Saturday, June 22, 2013

2013/19: Code Name Verity -- Elizabeth Wein

‘Fräulein Engel, you are not a student of literature,’ he said. ‘The English Flight Officer has studied the craft of the novel. She is making use of suspense and foreshadowing.’ Golly, Engel stared at him. I of course took the opportunity to interpose wi’ pig-headed Wallace pride, ‘I am not English, you ignorant Jerry bastard, I am a SCOT.’ Engel dutifully slapped me into silence and said, ‘She is not writing a novel. She is making a report.’ ‘But she is employing the literary conceits and techniques of a novel. And the meeting you speak of has already occurred – you have been reading it for the past quarter of an hour.’ [loc.839]
Code Name Verity is told in two halves: the first half is the confession of Flight Officer Beaufort-Stuart, a.k.a. 'Queenie', a.k.a. 'Verity', a.k.a Julie, a young woman who is being interrogated by the Gestapo. In that half of the novel, there are several passages told from the point of view of Julie's best friend Maddie, who's an ATA pilot. Julie is a Scottish aristocrat; Maddie, the Jewish granddaughter of an immigrant tradesman. "She and I would not ever have met in peacetime." [loc.1708]

The second half of Code Name Verity is Maddie's account of her first encounter with 'Queenie', her wartime experience as a female pilot, her involvement with the French Resistance, and the ultimate test of her friendship with Julie.

If it wasn't already evident from hints and inconsistencies in Julie's narrative, it quickly becomes clear that Julie is not a reliable narrator -- not to the Germans, and not in her own confession. (The latter is unsurprising, given that the journal is being read by Fräulein Engel, the Gestapo translator and occasional torturer.) There are several scenes that are presented first from one point of view, then -- with completely different significance and emotional weight -- from another's.

The shadings of morality in Code Name Verity are as difficult to distinguish as the elements of truth. Von Linden, the Gestapo captain in charge of extracting Julie's confession, is not a stereotypical villainous Nazi but a cultured man who is caught up in his prisoner's story. Some of the Resistance fighters have feet of clay (or worse). Nothing is simple: nobody's loyalty is predicated upon their nationality or their military rank: no one acts only for a single reason.

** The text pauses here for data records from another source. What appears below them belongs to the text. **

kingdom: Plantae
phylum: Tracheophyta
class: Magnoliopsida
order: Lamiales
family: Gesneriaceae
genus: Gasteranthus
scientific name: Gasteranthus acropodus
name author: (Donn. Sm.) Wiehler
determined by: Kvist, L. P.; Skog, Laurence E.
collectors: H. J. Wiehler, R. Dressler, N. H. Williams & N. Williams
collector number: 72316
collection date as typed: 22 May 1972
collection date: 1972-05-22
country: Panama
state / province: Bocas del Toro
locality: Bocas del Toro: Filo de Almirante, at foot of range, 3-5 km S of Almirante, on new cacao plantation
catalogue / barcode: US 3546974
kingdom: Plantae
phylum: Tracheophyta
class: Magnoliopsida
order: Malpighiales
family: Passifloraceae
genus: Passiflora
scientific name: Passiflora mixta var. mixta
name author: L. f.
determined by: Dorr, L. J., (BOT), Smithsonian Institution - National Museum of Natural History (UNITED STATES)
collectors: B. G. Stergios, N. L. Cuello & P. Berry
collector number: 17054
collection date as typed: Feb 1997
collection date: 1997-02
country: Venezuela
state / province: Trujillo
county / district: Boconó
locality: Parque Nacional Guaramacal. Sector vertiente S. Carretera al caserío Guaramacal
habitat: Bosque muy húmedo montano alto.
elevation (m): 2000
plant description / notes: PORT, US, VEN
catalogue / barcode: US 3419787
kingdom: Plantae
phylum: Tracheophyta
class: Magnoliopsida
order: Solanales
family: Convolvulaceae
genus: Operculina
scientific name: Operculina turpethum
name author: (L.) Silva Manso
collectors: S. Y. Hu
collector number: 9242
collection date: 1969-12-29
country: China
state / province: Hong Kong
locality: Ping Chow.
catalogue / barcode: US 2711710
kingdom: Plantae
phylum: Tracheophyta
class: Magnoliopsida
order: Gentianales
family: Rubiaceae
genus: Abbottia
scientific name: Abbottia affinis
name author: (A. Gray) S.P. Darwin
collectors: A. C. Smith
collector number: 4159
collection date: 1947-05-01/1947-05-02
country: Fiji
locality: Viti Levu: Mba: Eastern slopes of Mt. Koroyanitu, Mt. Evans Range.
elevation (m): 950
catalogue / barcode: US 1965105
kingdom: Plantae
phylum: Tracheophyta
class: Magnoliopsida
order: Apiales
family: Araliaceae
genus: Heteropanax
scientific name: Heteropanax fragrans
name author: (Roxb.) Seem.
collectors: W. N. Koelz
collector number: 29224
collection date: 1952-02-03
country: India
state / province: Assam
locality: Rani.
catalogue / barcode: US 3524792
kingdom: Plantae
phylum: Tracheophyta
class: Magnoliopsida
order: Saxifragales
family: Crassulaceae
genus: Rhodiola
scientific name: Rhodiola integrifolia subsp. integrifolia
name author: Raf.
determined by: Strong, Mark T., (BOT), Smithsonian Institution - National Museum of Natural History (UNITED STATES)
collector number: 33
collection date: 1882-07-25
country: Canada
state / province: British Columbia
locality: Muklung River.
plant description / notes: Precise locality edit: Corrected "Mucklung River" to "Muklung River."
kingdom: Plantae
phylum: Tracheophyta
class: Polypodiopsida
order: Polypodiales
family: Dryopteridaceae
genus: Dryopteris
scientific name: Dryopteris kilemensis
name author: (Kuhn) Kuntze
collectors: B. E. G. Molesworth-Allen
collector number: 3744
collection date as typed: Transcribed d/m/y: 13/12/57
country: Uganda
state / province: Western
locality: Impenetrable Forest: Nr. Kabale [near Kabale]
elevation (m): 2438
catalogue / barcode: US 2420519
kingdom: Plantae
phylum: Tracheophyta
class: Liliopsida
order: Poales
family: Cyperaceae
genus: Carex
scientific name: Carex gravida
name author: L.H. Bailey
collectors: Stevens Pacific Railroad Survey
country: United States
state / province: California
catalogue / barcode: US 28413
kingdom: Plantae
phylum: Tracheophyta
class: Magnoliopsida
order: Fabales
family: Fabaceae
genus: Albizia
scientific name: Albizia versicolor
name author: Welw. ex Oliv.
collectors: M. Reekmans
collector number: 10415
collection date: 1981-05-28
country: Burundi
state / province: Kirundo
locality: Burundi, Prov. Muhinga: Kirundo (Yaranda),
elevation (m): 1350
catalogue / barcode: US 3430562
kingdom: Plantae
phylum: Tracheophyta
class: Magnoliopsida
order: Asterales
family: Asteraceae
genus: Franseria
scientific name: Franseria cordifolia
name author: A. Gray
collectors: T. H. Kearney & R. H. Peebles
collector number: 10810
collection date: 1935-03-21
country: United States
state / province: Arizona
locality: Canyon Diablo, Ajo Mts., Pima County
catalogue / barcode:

It's hard to discuss the plot without revealing key aspects. Instead, I'll write about how engaged I was by both Julie and Maddie: by Julie's blend of (self-professed) cowardice and (evident) courage; by Maddie's love of flying and of the machinery that lets her do it; by their friendship, which is much more important to them than any romantic liaisons. (Indeed there are very few of those, and they're mentioned only in passing.) I like Julie's wildly emphatic, almost schoolgirlish, prose style, and Maddie's lyricism when she describes flights over wartime England: "whole and fragile from the air in the space of an afternoon, from coast to coast, holding its breath in a glass lens of summer and sunlight. All about to be swallowed in nights of flame and blackout." [loc.411]

I think this might be one of the best novels about female friendship that I have ever read.

It made me cry. But it also made me smile.